Apr 26 2017

“No Boom!”

Recently I spoke on a panel hosted by Valley Forge Military College’s Center for the Advancement of Security Studies (CASS) with three other distinguished gentlemen to discuss our country’s outlook on cyber warfare, terrorism and our country’s defenses.

One comment made by yours truly got a bit more attention than I thought it would because to me and my colleagues, it’s an obvious statement, but to clients, media and others that we speak with on regular basis, it’s not as obvious.

There is “No Boom” in a cyber attack.

The question was: “When does a cyber attack become an act of war?” My answer began with, “The problem with determining an act of war in a cyber attack… There is no boom!  The magnitude of destruction and its damage is in the eye of the beholder.”

Does this mean we won’t have a cyber Pearl Harbor one day? No, but it’s a matter of damage and destruction caused. In the case of America’s attacks, our financial and healthcare institutions take the brunt of attacks, along with cyber espionage to steal the Intellectual Property (IP) of our companies. We have already been sustaining a death of a thousand cuts, and they just keep coming. But… no boom.

There is no destruction of buildings, blood spilled, or launch of missiles in a cyber attack. At least not the kind we’re experiencing in America. In other parts of the world, the new rule of cyber warfare has created physical and property carnage, but barely any of that caught headlines in America to encourage change. Here we’re seeing our IP, trade secrets, personally identifiable information (PII), protected health information (PHI) and privacy exposed, which is enough to act nonetheless.

In America, we love Boom! We like movies with super heroes, battles and fast car crashes.
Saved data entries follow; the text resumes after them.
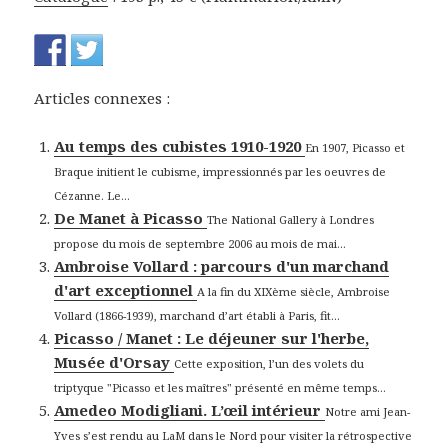
Articles connexes :
Au temps des cubistes 1910-1920
En 1907, Picasso et
Braque initient le cubisme, impressionnés par les oeuvres de
Cézanne. Le...
De Manet à Picasso
The National Gallery à Londres
propose du mois de septembre 2006 au mois de mai...
Ambroise Vollard : parcours d'un marchand
d'art exceptionnel
A la fin du XIXème siècle, Ambroise
Vollard (1866-1939), marchand d’art établi à Paris, fit...
Picasso / Manet : Le déjeuner sur l'herbe,
Musée d'Orsay
Cette exposition, l’un des volets du
triptyque "Picasso et les maîtres" présenté en même temps...
Amedeo Modigliani. L’œil intérieur
Notre ami Jean-
Yves s’est rendu au LaM dans le Nord pour visiter la rétrospective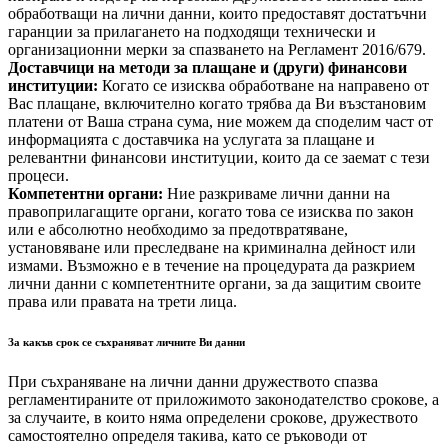
обработващи на лични данни, които предоставят достатъчни
гаранции за прилагането на подходящи технически и
организационни мерки за спазването на Регламент 2016/679.
Доставчици на методи за плащане и (други) финансови
институции:
Когато се изисква обработване на направено от
Вас плащане, включително когато трябва да Ви възстановим
платени от Ваша страна сума, ние можем да споделим част от
информацията с доставчика на услугата за плащане и
релевантни финансови институции, които да се заемат с тези
процеси.
Компетентни органи:
Ние разкриваме лични данни на
правоприлагащите органи, когато това се изисква по закон
или е абсолютно необходимо за предотвратяване,
установяване или преследване на криминална дейност или
измами. Възможно е в течение на процедурата да разкрием
лични данни с компетентните органи, за да защитим своите
права или правата на трети лица.
За какъв срок се съхраняват личните Ви данни
При съхраняване на лични данни дружеството спазва
регламентираните от приложимото законодателство срокове, а
за случаите, в които няма определени срокове, дружеството
самостоятелно определя такива, като се ръководи от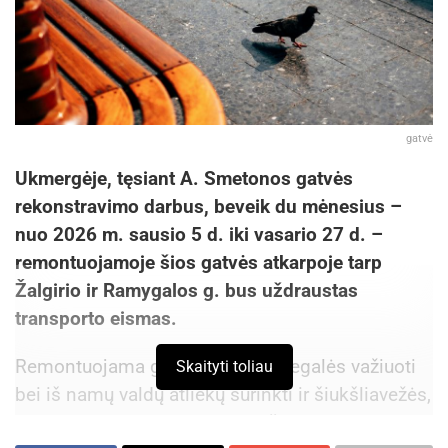
gatvė
Ukmergėje, tęsiant A. Smetonos gatvės
rekonstravimo darbus, beveik du mėnesius –
nuo 2026 m. sausio 5 d. iki vasario 27 d. –
remontuojamoje šios gatvės atkarpoje tarp
Žalgirio ir Ramygalos g. bus uždraustas
transporto eismas.
Remontuojama gatvės atkarpa negalės važiuoti
Skaityti toliau
bei iš namų valdų atliekų surinkti ir šiukšliavežės,
todėl gyventojų patogumui mišrių komunalinių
We like the Daytona 500 (Murica!).  Boom gets action. Boom gets headlines. We understand what’s transpired when Boom occurs.
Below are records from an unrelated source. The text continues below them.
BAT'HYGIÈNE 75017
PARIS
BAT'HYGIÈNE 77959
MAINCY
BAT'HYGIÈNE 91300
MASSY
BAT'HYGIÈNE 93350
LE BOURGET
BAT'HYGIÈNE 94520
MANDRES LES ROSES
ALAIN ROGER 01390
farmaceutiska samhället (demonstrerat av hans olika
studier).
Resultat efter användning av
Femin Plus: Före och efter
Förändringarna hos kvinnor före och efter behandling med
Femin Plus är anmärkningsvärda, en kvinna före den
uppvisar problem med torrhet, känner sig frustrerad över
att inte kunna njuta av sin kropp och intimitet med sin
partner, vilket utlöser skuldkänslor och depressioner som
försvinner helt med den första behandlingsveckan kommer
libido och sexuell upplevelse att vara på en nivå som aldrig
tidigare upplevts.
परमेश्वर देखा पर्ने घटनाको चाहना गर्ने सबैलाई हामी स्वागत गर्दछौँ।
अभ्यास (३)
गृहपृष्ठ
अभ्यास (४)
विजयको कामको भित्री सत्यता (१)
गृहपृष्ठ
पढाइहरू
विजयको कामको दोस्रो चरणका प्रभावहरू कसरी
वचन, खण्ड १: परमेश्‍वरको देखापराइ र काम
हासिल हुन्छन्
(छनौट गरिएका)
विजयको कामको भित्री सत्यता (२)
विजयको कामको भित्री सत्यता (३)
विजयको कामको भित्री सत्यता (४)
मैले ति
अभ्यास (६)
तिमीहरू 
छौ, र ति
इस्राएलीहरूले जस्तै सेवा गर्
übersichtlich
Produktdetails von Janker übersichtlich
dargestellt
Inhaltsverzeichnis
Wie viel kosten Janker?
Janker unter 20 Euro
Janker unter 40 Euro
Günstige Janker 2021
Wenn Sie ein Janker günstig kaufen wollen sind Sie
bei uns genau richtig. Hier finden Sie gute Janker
And as the Bard tells us, therein lies the rub. Most our country’s leaders, both government and federal, don’t understand what a boom of cyber proportions looks like. Have you ever seen an attacker escalate privileges and become a root user on a computer or network? No boom.

Hollywood tried to glorify cyber effects for us and had to cast Hugh Jackman, Halle Berry, and Chris Hemsworth (Swordfish and Black Hat, respectively)  to get the job done and those movies still flopped. Still not enough boom?

Here in the cyber realm, we see support from the federal government that encourages companies to share threat intelligence and data. Good start, not enough to stem the tide of attacks. We founded Cyber Command but, like the rest of the Department of Defense, that organization primarily operates overseas. Other three letter agencies have a role in cyber defense, but most of their action begins once the theft or attack has already occurred. Those with the most at stake are doing the most to stop attacks; our big banks. They have the drive, the need, and the money to create security teams that are scary good at proactively defending their networks, data, and money.

The headlines drive some business, but headlines don’t create business drivers.

If you want to understand what Boom looks like, ask a business owner or executive what it was like when they sustained a cyber attack. They’ll tell you about their Boom moment. I promise you there is one. Fortune 1,000 companies may lose an executive or two in the aftermath, their insurance goes up, and they lose some dollars off the bottom line.

For companies in the mid-market and SMB space; employees lose their jobs, balances sheets get zeroed out, your state attorney general litigates, civil suits get filed, the doors get shut and businesses close. Boom.

What should companies do to take proactive steps? Start taking a hard look at your business, its people, its assets, and think about proactive steps. Some are doing it but it’s a very slow drip. Create compliance requirements for yourselves and vendors or clients. Install a cyber risk framework. Think ahead about what you have at stake, and know where your assets are, who has access to them and how they’re classified.  Then ensure someone watching your back understands how those assets are stored or transmitted.

Yes, this is work you haven’t done before. Yes, it costs money. But if you start now, you can spend the money at your cadence, doing the proactive measures on your own speed, ensuring you always try to stay to the left of Boom.